Growing up in Seattle, one of our family’s favorite things to do on a Sunday afternoon was visit the Ballard Locks. Watching boats pass through the locks process, exploring the botanical gardens and looking for fish on the fish ladder was fun and free entertainment that still draws local families and tourists alike.
The Hiram M. Chittenden Locks (locally known as the Ballard Locks) is a waterway system that connects the saltwater of the Puget Sound to the fresh water of the Ship Canal, the conduit to Lake Union and Lake Washington, which sits about 20 feet above sea level. The system is comprised of 2 sizes of locks to accommodate smaller boats or larger ships. It’s awe-inspiring to watch as boats enter the locks, the huge doors close off the waterway, and the water levels either rise or fall to the level of the destination waterway. Once the water level inside the locks is the same as the destination waterway, the warning alarm sounds, the giant doors open and the boat or boats continue through. Visitors can stand along the railing and watch the action. It’s quite a process; you might see anything from a one-man sea kyak, to a large ship, or even a group of boats rafted together during busier times.

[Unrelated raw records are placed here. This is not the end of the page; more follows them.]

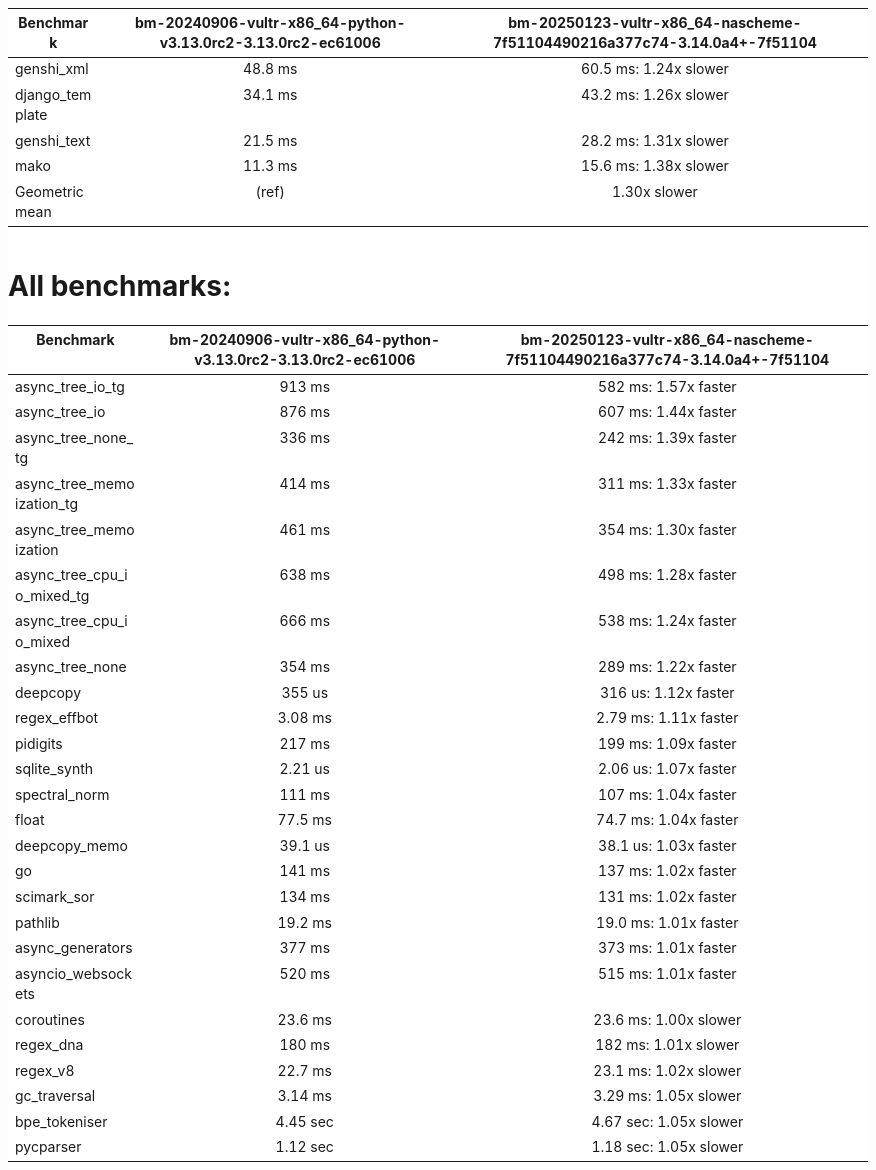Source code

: | Benchmark       | bm-20240906-vultr-x86_64-python-v3.13.0rc2-3.13.0rc2-ec61006 | bm-20250123-vultr-x86_64-nascheme-7f51104490216a377c74-3.14.0a4+-7f51104 |
|-----------------|:------------------------------------------------------------:|:------------------------------------------------------------------------:|
| genshi_xml      | 48.8 ms                                                      | 60.5 ms: 1.24x slower                                                    |
| django_template | 34.1 ms                                                      | 43.2 ms: 1.26x slower                                                    |
| genshi_text     | 21.5 ms                                                      | 28.2 ms: 1.31x slower                                                    |
| mako            | 11.3 ms                                                      | 15.6 ms: 1.38x slower                                                    |
| Geometric mean  | (ref)                                                        | 1.30x slower                                                             |

All benchmarks:
===============

| Benchmark                  | bm-20240906-vultr-x86_64-python-v3.13.0rc2-3.13.0rc2-ec61006 | bm-20250123-vultr-x86_64-nascheme-7f51104490216a377c74-3.14.0a4+-7f51104 |
|----------------------------|:------------------------------------------------------------:|:------------------------------------------------------------------------:|
| async_tree_io_tg           | 913 ms                                                       | 582 ms: 1.57x faster                                                     |
| async_tree_io              | 876 ms                                                       | 607 ms: 1.44x faster                                                     |
| async_tree_none_tg         | 336 ms                                                       | 242 ms: 1.39x faster                                                     |
| async_tree_memoization_tg  | 414 ms                                                       | 311 ms: 1.33x faster                                                     |
| async_tree_memoization     | 461 ms                                                       | 354 ms: 1.30x faster                                                     |
| async_tree_cpu_io_mixed_tg | 638 ms                                                       | 498 ms: 1.28x faster                                                     |
| async_tree_cpu_io_mixed    | 666 ms                                                       | 538 ms: 1.24x faster                                                     |
| async_tree_none            | 354 ms                                                       | 289 ms: 1.22x faster                                                     |
| deepcopy                   | 355 us                                                       | 316 us: 1.12x faster                                                     |
| regex_effbot               | 3.08 ms                                                      | 2.79 ms: 1.11x faster                                                    |
| pidigits                   | 217 ms                                                       | 199 ms: 1.09x faster                                                     |
| sqlite_synth               | 2.21 us                                                      | 2.06 us: 1.07x faster                                                    |
| spectral_norm              | 111 ms                                                       | 107 ms: 1.04x faster                                                     |
| float                      | 77.5 ms                                                      | 74.7 ms: 1.04x faster                                                    |
| deepcopy_memo              | 39.1 us                                                      | 38.1 us: 1.03x faster                                                    |
| go                         | 141 ms                                                       | 137 ms: 1.02x faster                                                     |
| scimark_sor                | 134 ms                                                       | 131 ms: 1.02x faster                                                     |
| pathlib                    | 19.2 ms                                                      | 19.0 ms: 1.01x faster                                                    |
| async_generators           | 377 ms                                                       | 373 ms: 1.01x faster                                                     |
| asyncio_websockets         | 520 ms                                                       | 515 ms: 1.01x faster                                                     |
| coroutines                 | 23.6 ms                                                      | 23.6 ms: 1.00x slower                                                    |
| regex_dna                  | 180 ms                                                       | 182 ms: 1.01x slower                                                     |
| regex_v8                   | 22.7 ms                                                      | 23.1 ms: 1.02x slower                                                    |
| gc_traversal               | 3.14 ms                                                      | 3.29 ms: 1.05x slower                                                    |
| bpe_tokeniser              | 4.45 sec                                                     | 4.67 sec: 1.05x slower                                                   |
| pycparser                  | 1.12 sec                                                     | 1.18 sec: 1.05x slower                                                   |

Next to the locks is a walkway that runs along the the spillway, adjoining the lock system to the fish ladder, which was built to accommodate the salmon run. This ladder allows the salmon to migrate to the sea after being born in the fresh water, then return to the fresh water to spawn. At times this has also been a favorite place for sea lion to congregate to take full advantage of the salmon snack opportunity. The fish ladder can be viewed from above, or you can walk down to an underwater viewing area and education center.
Surrounding the Ballard Locks are 7 acres of botanical gardens and walkways to stroll through and enjoy. All areas are wheelchair accessible.